Par 20 mars 2020

Apprenti-e-s, stagiaires des secteurs « essentiels », travailleuses et travailleurs précaires en formation ou non – Pour l’égalité de traitement, pour un revenu minimum garanti !

Apprenti-e-s
Aujourd’hui, les apprenti-e-s en formation duale qui travaillent dans les secteurs «essentiels» ou dans les secteurs qui n’ont pas reçu l’ordre de fermer continuent à se rendre sur le lieu de travail. Aujourd’hui, nous ne pouvons plus appeler les entreprises où elles/ils se rendent «entreprise formatrice», et ce y compris dans le service public. Le suivi pédagogique a disparu, l’aspect formatif est totalement submergé par la nécessité de la production, du maintien des services. Nous traversons une crise. Ces travailleuses/eurs, hier «en formation», sont aujourd’hui des travailleuses et travailleurs tout court.
De deux choses l’une : les apprenti-e-s, en dehors des secteurs «essentiels», doivent être renvoyé-e-s à la maison, par égalité de traitement avec tou-te-s les autres jeunes en formation dans d’autres filières (gymnase, écoles supérieures, hautes écoles…) – ceci, naturellement, sans
perte aucune en termes de « salaire ». Nous demandons au Conseil d’Etat de faire pression sur le Conseiller fédéral Parmelin en ce sens, et d’agir pour le mettre en place dans le canton.
Pour celles et ceux de ces apprenti-e-s qui sont dans les secteurs «essentiels» où la main d’oeuvre est nécessaire, il faut reconnaître ce qui est: leur travail est nécessaire, ces travailleuses/eurs ne sont plus en formation, elles/ils sont de la force de travail, il faut donc les payer en tant qu’elles/ils sont pleinement exploité-e-s et productifs/ves.


Stagiaires, travailleuses/eurs en formation dans les secteurs «essentiels»
De la même manière que pour les apprenti-e-s de ces secteurs «essentiels», pour ces catégories-là de personnes qui étaient en formation et qui sont désormais de facto réquisitionnées, il faut évidemment considérer la réalité des faits : ce sont des travailleuses et des travailleurs de plein droit, il faut que les salaires correspondent à cette réalité.

Garantir un revenu minimum pour les personnes en formation et les travailleuses/eurs précaires
L’immense majorité des étudiant-e-s du post-obligatoire et du supérieur travaillent à côté de leurs études afin de s’assurer d’un minimum vital.

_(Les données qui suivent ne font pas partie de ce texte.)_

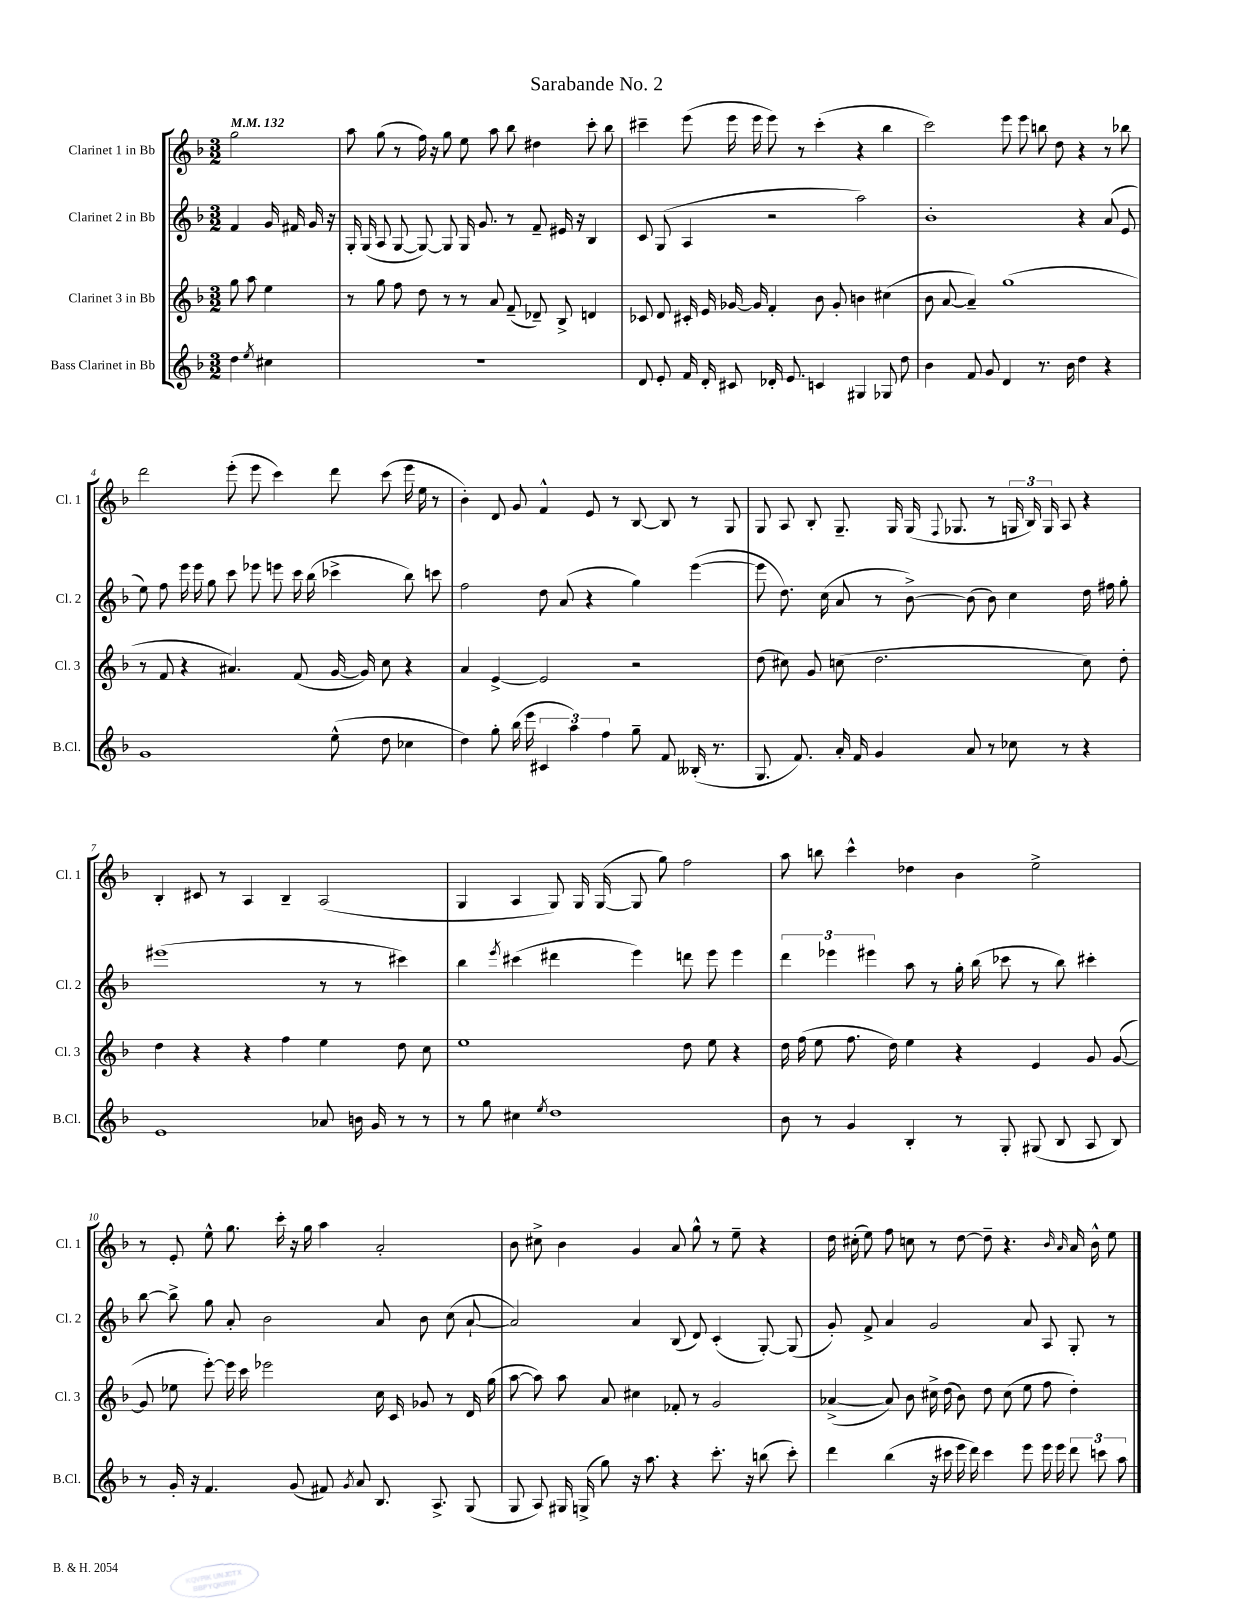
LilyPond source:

\header { title = "Sarabande No. 2" }
<<
\new StaffGroup <<
\new Staff = "s0" \with { instrumentName = "Clarinet 1 in Bb" shortInstrumentName = "Cl. 1" } {
    \clef treble \key f \major \numericTimeSignature \time 3/2 \partial 2 \tempo 4 = 132
    \autoBeamOff g''2 |
    a''8 g''8( r8 f''16) r16 g''8 e''8 a''8 bes''8 dis''4 c'''8-. bes''8 |
    cis'''4-- e'''8( e'''16 e'''16 e'''8) r8 cis'''4-.( r4 bes''4 |
    c'''2) e'''8 e'''8 b''8 d''8 r4 r8 bes''8 |
    d'''2 e'''8-.( e'''8 c'''4) d'''8 c'''8( e'''16 e''16 r8 |
    bes'4-.) d'8 g'8 f'4-^ e'8 r8 bes8~ bes8 r8 g8 |
    g8 a8 bes8-. g8.-- g16 g16( \appoggiatura { f8 } ges8. r8 \tuplet 3/2 { g16 bes16) g16 } a8 r4 |
    bes4-. cis'8 r8 a4 bes4-- a2( |
    g4 a4 g8) g16 g16~( g8 g''8) f''2 |
    a''8 b''8 c'''4-^ des''4 bes'4 e''2-> |
    r8 e'8-. e''8-^ g''8. c'''16-. r16 g''16 a''4 a'2-. |
    bes'8 cis''8-> bes'4 g'4 a'8 g''8-^ r8 e''8-- r4 |
    d''16 cis''16-.( e''8) f''8 c''8 r8 d''8~ d''8-- r4. \grace { bes'16 a'16 } a'16 bes'16-^ e''8 \bar "|." |
}
\new Staff = "s1" \with { instrumentName = "Clarinet 2 in Bb" shortInstrumentName = "Cl. 2" } {
    \clef treble \key f \major \numericTimeSignature \time 3/2 \partial 2
    \autoBeamOff f'4 g'16 fis'16 g'16 r16 |
    g16-. g16( a8 g8~ g8~) g8 g16 g'8. r8 f'8-- eis'16 r16 bes4 |
    c'8 g8( a4 r2 a''2) |
    bes'1-. r4 a'8( e'8 |
    e''8) f''8 e'''16 e'''16 g''8 c'''8 ees'''8 e'''8 c'''16 bes''16( ces'''4-> bes''8) c'''8 |
    f''2 d''8 a'8( r4 g''4) e'''4~( |
    e'''8 d''8.) c''16( a'8 r8 bes'8~->) bes'8( bes'8) c''4 d''16 fis''16 g''8-. |
    eis'''1( r8 r8 cis'''4) |
    bes''4 \acciaccatura { e'''8 } cis'''4( dis'''4 e'''4) d'''8 e'''8 e'''4 |
    \tuplet 3/2 { d'''4 ees'''4 eis'''4 } a''8 r8 g''16-. bes''16( ces'''8 r8 bes''8) cis'''4-. |
    bes''8~ bes''8-> g''8 a'8-. bes'2 a'8 bes'8 c''8( a'8~-! |
    a'2) a'4 bes8( d'8) c'4-.( g8~-.) g8( |
    g'8-.) f'8-> a'4 g'2 a'8 a8 g8-. r8 \bar "|." |
}
\new Staff = "s2" \with { instrumentName = "Clarinet 3 in Bb" shortInstrumentName = "Cl. 3" } {
    \clef treble \key f \major \numericTimeSignature \time 3/2 \partial 2
    \autoBeamOff g''8 a''8 e''4 |
    r8 g''8 f''8 d''8 r8 r8 a'8 f'8--( des'8--) bes8-> d'4 |
    ces'8 d'8 cis'16-. e'16 ges'16~ ges'16 f'4-. bes'8 ges'8-. b'4 cis''4( |
    bes'8 a'8~ a'4--) g''1( |
    r8 f'8 r4 ais'4.) f'8( g'16~ g'16) c''8 r4 |
    a'4 e'4~-> e'2 r2 |
    d''8( cis''8) g'8 c''8( d''2. c''8) d''8-. |
    d''4 r4 r4 f''4 e''4 d''8 c''8 |
    e''1 d''8 e''8 r4 |
    d''16 f''16( e''8 f''8. d''16) e''4 r4 e'4 g'8 g'8~( |
    g'8 ees''8 e'''8~-.) e'''16 c'''16 ees'''2 c''16 c'16 ges'8 r8 d'16 g''16( |
    a''8~ a''8) a''8 a'8 cis''4 fes'8-. r8 g'2 |
    aes'4~->( aes'8) bes'8 cis''16-> d''16( bes'8) d''8 cis''8( e''8 f''8 d''4-.) \bar "|." |
}
\new Staff = "s3" \with { instrumentName = "Bass Clarinet in Bb" shortInstrumentName = "B.Cl." } {
    \clef treble \key f \major \numericTimeSignature \time 3/2 \partial 2
    \autoBeamOff d''4 \acciaccatura { e''8 } cis''4 |
    R1. |
    d'8 e'8-. f'16 d'16-. cis'8 des'16-. e'8. c'4 gis4 ges8 d''8 |
    bes'4 f'8 g'8 d'4 r8. bes'16 d''4 r4 |
    g'1 e''8-^( d''8 ces''4 |
    d''4) g''8-. bes''16( e'''16 \tuplet 3/2 { cis'4 a''4) f''4 } g''8-- f'8 beses16-.( r8. |
    g8. f'8.) a'16-. f'16 g'4 a'8 r8 ces''8 r8 r4 |
    e'1 aes'8 b'16 g'16 r8 r8 |
    r8 g''8 cis''4 \acciaccatura { e''8 } d''1 |
    bes'8 r8 g'4 bes4-. r8 g8-. gis8( bes8 a8 bes8) |
    r8 g'16-. r16 f'4. g'8( fis'8) \acciaccatura { g'8 } a'8 bes8. a8.-> g8( |
    g8 a8) gis16 g16->( g''8) r16 a''8. r4 c'''8.-. r16 b''8( c'''8-.) |
    d'''4 bes''4( r16 cis'''16 e'''16 d'''16) cis'''4 e'''8 e'''16 e'''16 \tuplet 3/2 { d'''8 c'''8 a''8 } \bar "|." |
}
>>
>>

Aujourd’hui l’économie est pratiquement à l’arrêt, dans bon nombre de secteurs où ces étudiant-e-s travaillaient auparavant et sans doute bientôt dans tous les secteurs non-essentiels, par mesure de santé publique (restauration, etc.). Cette population est au bénéfice de contrats qu’on dit encore « atypiques » alors qu’ils sont en passe d’être majoritaires (CDD, contrat zéro heure, contrat temporaire, etc.), bref, autant de
situations exclues pour l’heure des indemnisations pour réduction de l’horaire de travail*. Tout comme les travailleurs/euses indépendant-e-s et sur mandat, parmi lesquel-le-s se trouvent également des étudiant-e-s, ces gens risquent tout simplement de se trouver sans le sou – si ce n’est pas déjà le cas.

Il faut de toute urgence la mise en place d’un fonds social pour les personnes en formation. En référence aux premiers montants débloqués le 18.03.2020 pour le secteur économique et le fonds cantonal de lutte contre chômage, nous demandons de :
1) décider d’allouer 100 millions de frs à un fonds d’aide aux personnes exclues des dispositifs
du chômage partiel/technique, et aux personnes en formation subissant un arrêt subit de revenu.
2) décider d’allouer 50 millions de francs pour ouvrir l’accès à l’aide sociale (Revenu d’insertion) aux personnes en formation dont la situation financière le nécessite et garantir ainsi que personne ne se trouve sans ressource.
Naturellement, ces montants devront être réévalués rapidement et augmentés selon les besoins.

Télécharger en PDF notre courrier au Conseil d’Etat vaudois

* Le Conseil fédéral a désormais assoupli les critères d’octroi de l’indemnité pour réduction de l’horaire de travail: les apprenti-e-s et les personnes en contrat de durée déterminée (CDD) pourront notamment la toucher.